Un nouveau phénomène le contrat de gestion privée d’un service public
La nature du contrat de gestion privée
Les origines du phénomène Depuis une quinzaine d’années, on constate, au Québec comme ailleurs, que l’État tient de plus en plus compte des facteurs économiques dans le choix de ses moyens d’intervention. Cela s’est généralement traduit par une tendance à la privatisation et à la déréglementation et par une réforme plus ou moins profonde de la fiscalité. Il est par ailleurs frappant de constater que cette tendance est le fait de gouvernements aussi différents idéologiquement que l’Angleterre de Mme Thatcher et la France de M. Mitterand. De même, au Québec, cette tendance très évidente sous le gouvernement « libéral » de M. Bourassa était néanmoins déjà présente sous les gouvernements « sociaux-démocrates » de MM. Lévesque et Johnson. Diverses explications ont été fournies à ce phénomène. Certains ont prétendu que les changements présentés comme des changements fondamentaux de politique sont en fait le résultat d’adaptations graduelles normales à la politique gouvernementale. D’autres, au contraire, y voient la manifestation d’un changement d’orientation idéologique du public ou des élites en faveur d’un plus grand conservatisme économique. D’autres encore pensent qu’il s’agit là du résultat d’une réadaptation parmi les groupes d’intérêt ayant pour effet de modifier l’équilibre politique d’une façon défavorable à l’interventionnisme. D’aucuns croient qu’il faut y voir le résultat d’un apprentissage par les bureaucrates et les politiciens en réponse à la critique et aux avis d’analystes et d’experts. Enfin, certaines personnes veulent qu’il s’agisse là d’une réponse à des facteurs exogènes, en particulier les changements technologiques, les tendances macro-économiques et l’internationalisation des économies domestiques (la « globalisation des marchés»).

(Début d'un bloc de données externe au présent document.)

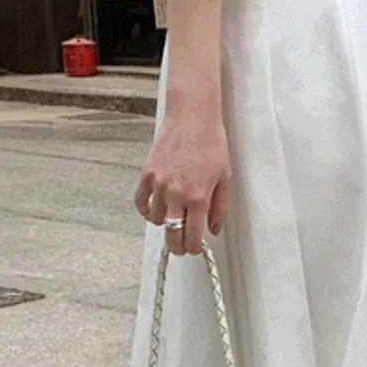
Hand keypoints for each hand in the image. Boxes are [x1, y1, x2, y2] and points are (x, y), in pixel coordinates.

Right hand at [134, 112, 230, 255]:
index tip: (196, 248)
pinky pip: (141, 203)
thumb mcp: (225, 178)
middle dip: (178, 246)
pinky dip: (147, 211)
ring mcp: (159, 184)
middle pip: (172, 235)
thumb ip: (220, 208)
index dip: (195, 248)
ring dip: (166, 224)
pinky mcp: (147, 174)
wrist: (192, 118)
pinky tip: (156, 211)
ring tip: (175, 218)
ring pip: (157, 220)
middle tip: (182, 247)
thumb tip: (212, 229)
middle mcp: (177, 194)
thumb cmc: (211, 144)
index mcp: (199, 197)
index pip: (193, 237)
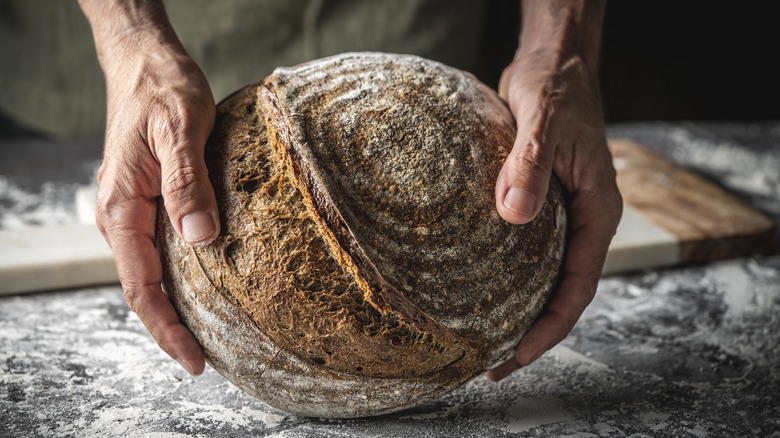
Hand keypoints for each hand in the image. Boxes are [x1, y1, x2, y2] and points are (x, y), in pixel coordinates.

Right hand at [87, 13, 217, 375]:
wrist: (144, 61)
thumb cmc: (161, 89)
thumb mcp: (179, 129)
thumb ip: (187, 184)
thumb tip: (203, 240)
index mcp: (121, 208)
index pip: (140, 287)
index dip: (166, 328)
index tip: (194, 360)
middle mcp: (120, 216)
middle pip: (142, 289)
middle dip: (171, 328)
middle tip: (209, 359)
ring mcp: (132, 210)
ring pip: (151, 271)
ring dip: (176, 305)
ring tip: (211, 334)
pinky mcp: (148, 200)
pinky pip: (159, 248)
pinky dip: (179, 276)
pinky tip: (206, 284)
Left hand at [486, 0, 620, 380]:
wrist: (554, 65)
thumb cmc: (558, 89)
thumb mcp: (545, 122)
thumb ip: (530, 166)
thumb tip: (513, 216)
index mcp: (596, 211)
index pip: (579, 285)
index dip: (550, 326)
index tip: (518, 354)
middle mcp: (581, 220)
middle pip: (561, 292)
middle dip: (530, 332)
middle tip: (491, 365)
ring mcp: (560, 215)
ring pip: (543, 276)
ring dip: (517, 309)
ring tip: (481, 340)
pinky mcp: (537, 204)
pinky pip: (526, 252)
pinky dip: (507, 277)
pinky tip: (477, 290)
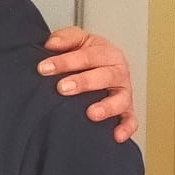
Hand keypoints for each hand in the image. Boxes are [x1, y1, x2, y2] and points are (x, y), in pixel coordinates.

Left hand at [38, 27, 136, 141]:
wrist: (99, 65)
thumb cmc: (86, 54)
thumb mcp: (76, 40)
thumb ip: (65, 38)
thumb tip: (51, 44)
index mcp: (107, 53)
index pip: (87, 56)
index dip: (65, 61)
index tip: (44, 68)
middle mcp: (118, 72)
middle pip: (105, 76)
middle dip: (84, 82)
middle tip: (62, 88)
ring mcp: (124, 92)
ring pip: (120, 99)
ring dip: (106, 107)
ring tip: (91, 113)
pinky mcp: (126, 110)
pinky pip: (130, 120)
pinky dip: (126, 128)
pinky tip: (115, 136)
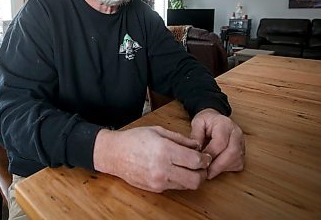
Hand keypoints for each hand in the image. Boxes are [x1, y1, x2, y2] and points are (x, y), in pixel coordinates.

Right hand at [93, 126, 211, 192]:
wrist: (114, 154)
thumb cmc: (134, 139)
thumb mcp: (158, 131)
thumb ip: (180, 138)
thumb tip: (196, 145)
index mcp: (165, 150)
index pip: (195, 161)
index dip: (205, 159)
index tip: (205, 156)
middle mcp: (163, 168)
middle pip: (195, 179)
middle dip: (202, 172)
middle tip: (202, 165)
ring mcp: (158, 181)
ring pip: (187, 186)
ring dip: (192, 177)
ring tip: (188, 168)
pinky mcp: (155, 188)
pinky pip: (175, 187)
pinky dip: (180, 180)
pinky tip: (175, 170)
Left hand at [190, 108, 244, 178]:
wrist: (216, 120)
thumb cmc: (206, 121)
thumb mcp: (197, 123)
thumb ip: (196, 136)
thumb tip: (196, 151)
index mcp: (225, 124)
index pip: (220, 142)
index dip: (210, 154)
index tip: (199, 161)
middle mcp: (237, 134)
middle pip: (232, 153)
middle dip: (218, 166)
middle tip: (206, 173)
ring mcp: (242, 143)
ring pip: (236, 160)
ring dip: (222, 168)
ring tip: (209, 170)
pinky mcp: (243, 152)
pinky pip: (238, 164)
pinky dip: (227, 169)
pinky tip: (216, 167)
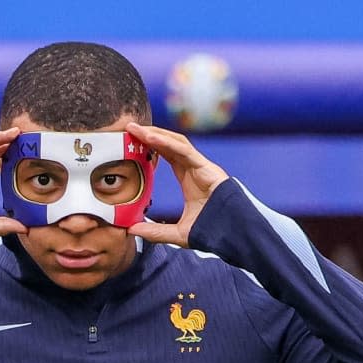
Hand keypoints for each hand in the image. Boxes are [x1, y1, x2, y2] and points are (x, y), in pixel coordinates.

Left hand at [125, 123, 228, 247]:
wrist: (234, 233)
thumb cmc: (211, 230)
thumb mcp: (177, 233)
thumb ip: (155, 232)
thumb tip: (132, 230)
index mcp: (188, 177)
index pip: (166, 155)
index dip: (150, 146)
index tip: (132, 141)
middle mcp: (194, 168)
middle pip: (169, 143)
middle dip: (149, 134)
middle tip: (129, 128)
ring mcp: (201, 166)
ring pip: (176, 142)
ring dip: (156, 133)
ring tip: (136, 129)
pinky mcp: (207, 167)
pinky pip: (184, 150)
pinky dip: (167, 142)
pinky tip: (151, 138)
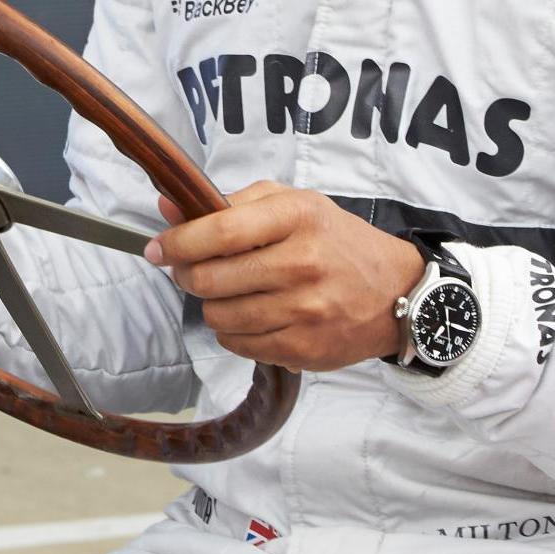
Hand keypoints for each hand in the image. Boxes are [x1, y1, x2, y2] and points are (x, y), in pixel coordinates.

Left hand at [143, 182, 423, 371]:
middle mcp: (301, 264)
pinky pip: (240, 345)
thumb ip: (228, 204)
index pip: (218, 232)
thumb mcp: (291, 204)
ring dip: (212, 305)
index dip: (177, 242)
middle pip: (211, 279)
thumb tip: (167, 207)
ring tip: (230, 292)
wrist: (396, 291)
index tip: (158, 248)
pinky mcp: (305, 349)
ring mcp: (305, 311)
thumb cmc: (336, 241)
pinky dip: (234, 332)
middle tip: (192, 270)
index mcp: (296, 218)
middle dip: (188, 275)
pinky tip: (251, 315)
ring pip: (219, 317)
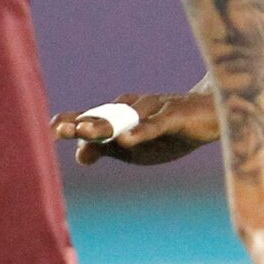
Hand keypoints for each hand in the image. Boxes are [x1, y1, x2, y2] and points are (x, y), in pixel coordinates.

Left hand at [52, 92, 219, 166]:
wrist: (215, 115)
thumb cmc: (171, 134)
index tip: (48, 131)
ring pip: (126, 118)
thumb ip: (108, 149)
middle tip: (59, 129)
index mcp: (122, 116)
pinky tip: (126, 140)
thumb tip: (79, 155)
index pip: (91, 118)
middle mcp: (134, 108)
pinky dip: (140, 132)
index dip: (70, 122)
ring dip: (104, 125)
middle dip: (81, 122)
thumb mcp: (137, 150)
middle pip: (104, 115)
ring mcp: (154, 109)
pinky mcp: (176, 115)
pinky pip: (155, 124)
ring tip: (83, 132)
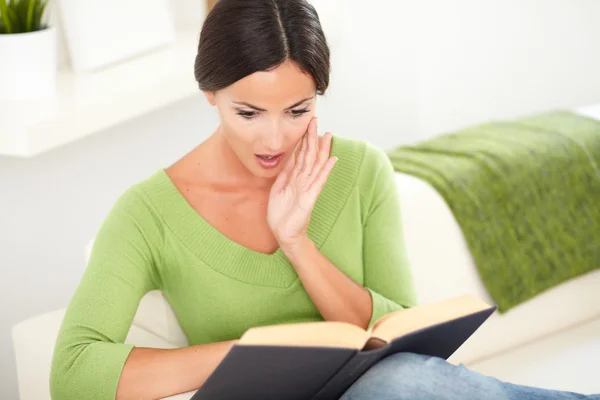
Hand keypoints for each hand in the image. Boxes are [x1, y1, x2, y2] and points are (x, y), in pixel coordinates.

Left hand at [267, 117, 337, 252]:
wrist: (284, 233)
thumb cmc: (281, 214)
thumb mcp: (277, 189)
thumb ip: (284, 174)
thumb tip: (288, 158)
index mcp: (295, 178)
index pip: (301, 155)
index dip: (303, 141)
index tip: (306, 126)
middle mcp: (304, 180)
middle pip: (310, 155)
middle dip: (312, 138)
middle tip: (315, 121)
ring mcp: (308, 188)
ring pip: (316, 164)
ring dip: (322, 149)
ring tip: (328, 135)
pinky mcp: (310, 197)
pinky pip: (319, 181)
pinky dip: (326, 170)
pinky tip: (333, 159)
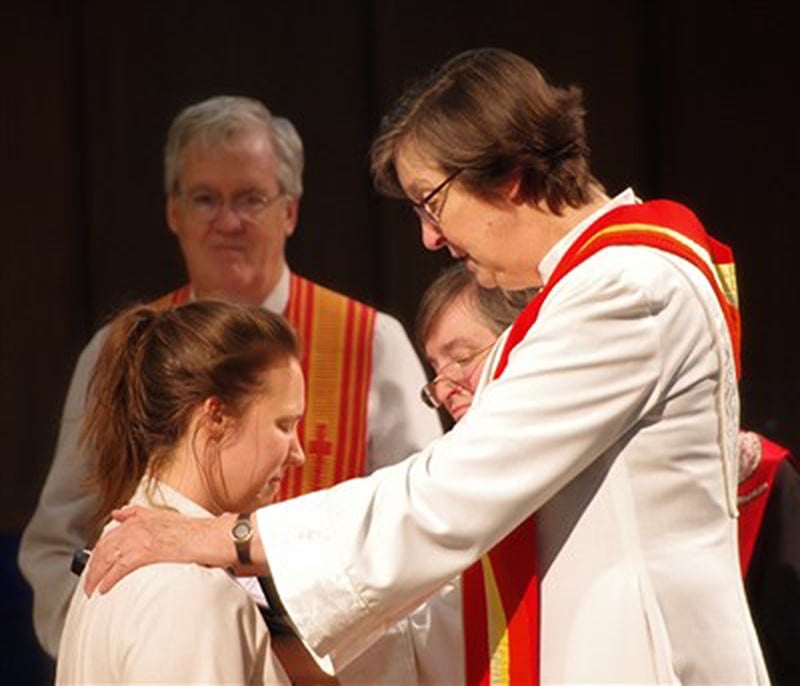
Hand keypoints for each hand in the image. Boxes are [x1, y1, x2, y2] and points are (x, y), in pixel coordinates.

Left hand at [84, 506, 233, 594]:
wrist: (209, 537)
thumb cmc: (193, 531)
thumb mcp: (162, 515)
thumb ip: (137, 513)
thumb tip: (117, 513)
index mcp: (139, 519)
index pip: (108, 537)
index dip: (97, 553)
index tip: (93, 565)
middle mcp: (136, 526)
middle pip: (104, 548)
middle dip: (92, 567)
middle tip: (88, 583)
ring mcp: (141, 538)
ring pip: (108, 558)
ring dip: (96, 576)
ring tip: (92, 590)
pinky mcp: (147, 552)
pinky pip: (120, 568)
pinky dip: (109, 579)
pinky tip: (104, 589)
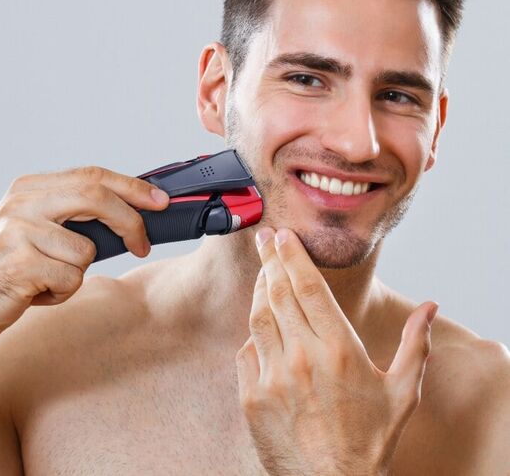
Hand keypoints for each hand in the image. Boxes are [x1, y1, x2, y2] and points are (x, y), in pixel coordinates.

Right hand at [0, 166, 169, 353]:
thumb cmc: (5, 271)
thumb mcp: (35, 229)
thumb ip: (73, 214)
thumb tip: (132, 212)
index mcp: (30, 187)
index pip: (93, 175)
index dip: (133, 187)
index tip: (160, 201)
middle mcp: (22, 201)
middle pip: (97, 196)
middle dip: (130, 222)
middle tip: (142, 245)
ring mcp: (17, 231)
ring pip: (87, 250)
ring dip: (76, 274)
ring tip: (47, 280)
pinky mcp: (18, 263)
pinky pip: (71, 279)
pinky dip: (61, 293)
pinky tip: (34, 293)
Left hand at [235, 226, 437, 475]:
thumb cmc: (370, 440)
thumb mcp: (402, 392)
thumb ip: (415, 345)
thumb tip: (430, 308)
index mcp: (339, 350)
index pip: (309, 287)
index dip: (293, 256)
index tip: (283, 236)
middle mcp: (303, 357)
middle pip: (279, 293)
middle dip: (270, 259)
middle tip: (264, 239)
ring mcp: (273, 375)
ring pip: (259, 316)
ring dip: (260, 289)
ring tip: (264, 272)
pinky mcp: (252, 395)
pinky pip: (247, 350)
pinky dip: (254, 334)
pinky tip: (262, 327)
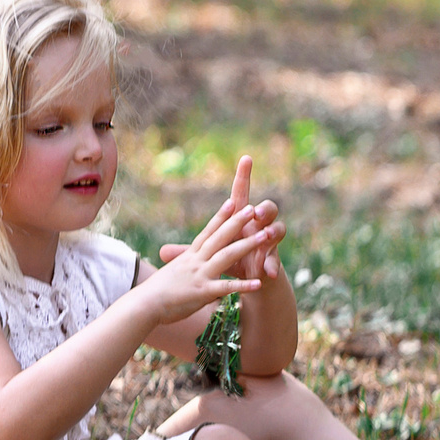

Les principales caractéristiques du contrat de gestion privée d’un service public
Ainsi, le contrat de gestion privée d’un service public aura à satisfaire à deux objectifs fondamentaux : accroître l’efficacité de l’organisation administrative de l’État tout en encourageant la participation du milieu. Ces impératifs seront reflétés dans les principales caractéristiques du contrat de gestion privée d’un service public.
L’approche contractuelle
Le choix de l’approche contractuelle en est une première illustration. En effet, dans ses relations avec les particuliers, l’État a toujours la possibilité d’imposer sa volonté au moyen de décisions unilatérales (lois ou règlements). Cependant, dans le cas présent, ce mode d’intervention n’est pas approprié au résultat recherché. En effet, l’État souhaite d’abord rationaliser et rentabiliser son activité et, pour ce faire, il veut obtenir la collaboration du secteur privé. Cette collaboration sera d’autant plus efficace qu’elle se fera sur une base volontaire, c’est-à-dire au moyen d’un contrat plutôt que par une loi ou un règlement. Par ailleurs, la technique du contrat s’est révélée être la plus efficace pour organiser les relations au sein du secteur privé. Il serait donc paradoxal que l’État n’utilise pas cette technique dans ses relations avec le secteur privé alors que c’est précisément pour une raison d’efficacité qu’il fait appel à des entrepreneurs privés. D’autre part, l’État souhaite une participation plus grande du milieu. Un recours à la concertation a beaucoup plus de chances d’obtenir cette participation que toute forme de coercition. C’est d’ailleurs en réponse à l’insatisfaction des citoyens devant une intervention législative et réglementaire jugée excessive que l’État recherche une participation plus grande du milieu. Encore là, le recours à l’approche contractuelle s’avère le seul susceptible d’obtenir le résultat souhaité. La présence à l’acte de l’Administration fait du contrat de gestion privée d’un service public un «contrat administratif». Cependant, contrairement à certains droits, dont le droit français, le droit québécois ne connaît pas de régime particulier pour le «contrat administratif»7 . Le contrat de gestion privée d’un service public est donc avant tout un contrat, c’est-à-dire « un acte juridique bilatéral créateur d’obligations8 ». Cet aspect bilatéral et consensuel de l’acte juridique sera fondamental pour pouvoir parler de contrat de gestion privée d’un service public. C’est lui qui permettra de reconnaître le même concept sous les différents noms que lui donneront les parties.